**AIM OF THE TASK:** Find all lines with the word "community" in the material, then copy them.

**DATA FOR THIS EXERCISE:**
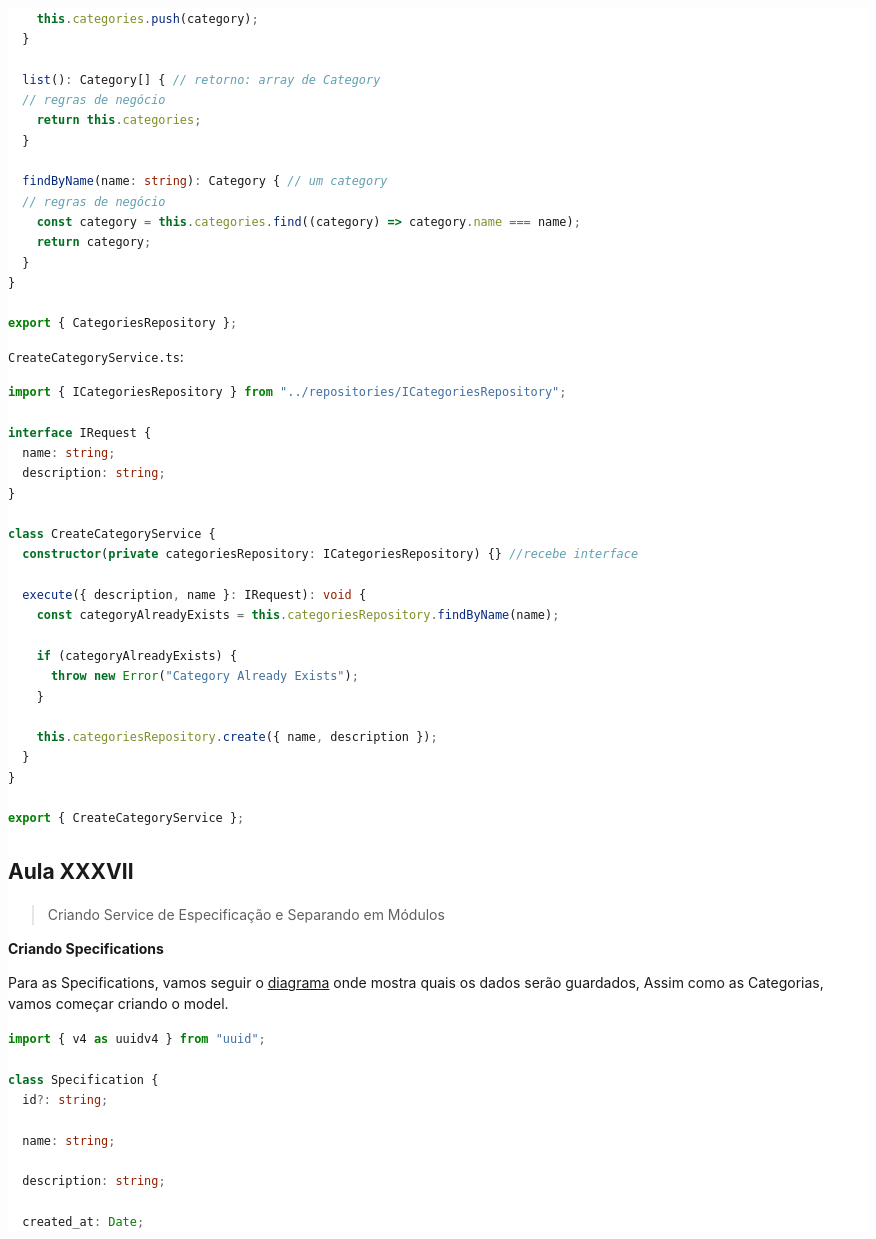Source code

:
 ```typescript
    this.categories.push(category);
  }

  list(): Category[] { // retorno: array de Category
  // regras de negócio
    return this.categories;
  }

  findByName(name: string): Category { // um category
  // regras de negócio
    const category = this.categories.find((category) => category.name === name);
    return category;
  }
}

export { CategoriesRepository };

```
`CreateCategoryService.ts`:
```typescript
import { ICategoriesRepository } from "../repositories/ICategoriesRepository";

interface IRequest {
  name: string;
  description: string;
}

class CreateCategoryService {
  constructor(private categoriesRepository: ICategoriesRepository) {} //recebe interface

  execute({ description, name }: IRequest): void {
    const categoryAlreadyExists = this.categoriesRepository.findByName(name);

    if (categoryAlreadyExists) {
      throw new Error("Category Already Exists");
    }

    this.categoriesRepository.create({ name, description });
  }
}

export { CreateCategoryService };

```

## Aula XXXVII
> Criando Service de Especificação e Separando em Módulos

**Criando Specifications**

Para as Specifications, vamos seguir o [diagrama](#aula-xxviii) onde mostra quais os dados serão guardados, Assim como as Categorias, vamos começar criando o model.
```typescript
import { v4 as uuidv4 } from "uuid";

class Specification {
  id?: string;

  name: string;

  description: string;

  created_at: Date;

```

---

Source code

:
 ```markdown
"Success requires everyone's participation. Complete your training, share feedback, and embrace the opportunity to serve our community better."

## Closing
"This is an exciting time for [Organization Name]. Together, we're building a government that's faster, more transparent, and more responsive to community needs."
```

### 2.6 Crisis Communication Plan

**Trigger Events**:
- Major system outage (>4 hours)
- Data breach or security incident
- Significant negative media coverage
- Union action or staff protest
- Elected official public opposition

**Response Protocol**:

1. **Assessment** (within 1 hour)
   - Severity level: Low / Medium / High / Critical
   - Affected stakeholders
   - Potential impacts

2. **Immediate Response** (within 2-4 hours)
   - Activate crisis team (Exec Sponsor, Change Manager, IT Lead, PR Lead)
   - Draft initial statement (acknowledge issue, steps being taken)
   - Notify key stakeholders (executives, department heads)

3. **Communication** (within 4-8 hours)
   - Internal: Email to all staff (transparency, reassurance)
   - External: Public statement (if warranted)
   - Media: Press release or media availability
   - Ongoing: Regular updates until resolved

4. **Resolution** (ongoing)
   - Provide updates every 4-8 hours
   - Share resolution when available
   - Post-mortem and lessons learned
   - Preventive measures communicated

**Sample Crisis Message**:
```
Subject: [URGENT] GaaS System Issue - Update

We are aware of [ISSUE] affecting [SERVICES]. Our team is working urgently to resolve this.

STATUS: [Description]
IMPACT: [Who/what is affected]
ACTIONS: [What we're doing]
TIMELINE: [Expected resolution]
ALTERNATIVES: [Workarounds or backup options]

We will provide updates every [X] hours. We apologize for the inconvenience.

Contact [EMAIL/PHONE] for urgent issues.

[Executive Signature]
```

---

**WRITTEN SOLUTION:**
"Success requires everyone's participation. Complete your training, share feedback, and embrace the opportunity to serve our community better."
"This is an exciting time for [Organization Name]. Together, we're building a government that's faster, more transparent, and more responsive to community needs."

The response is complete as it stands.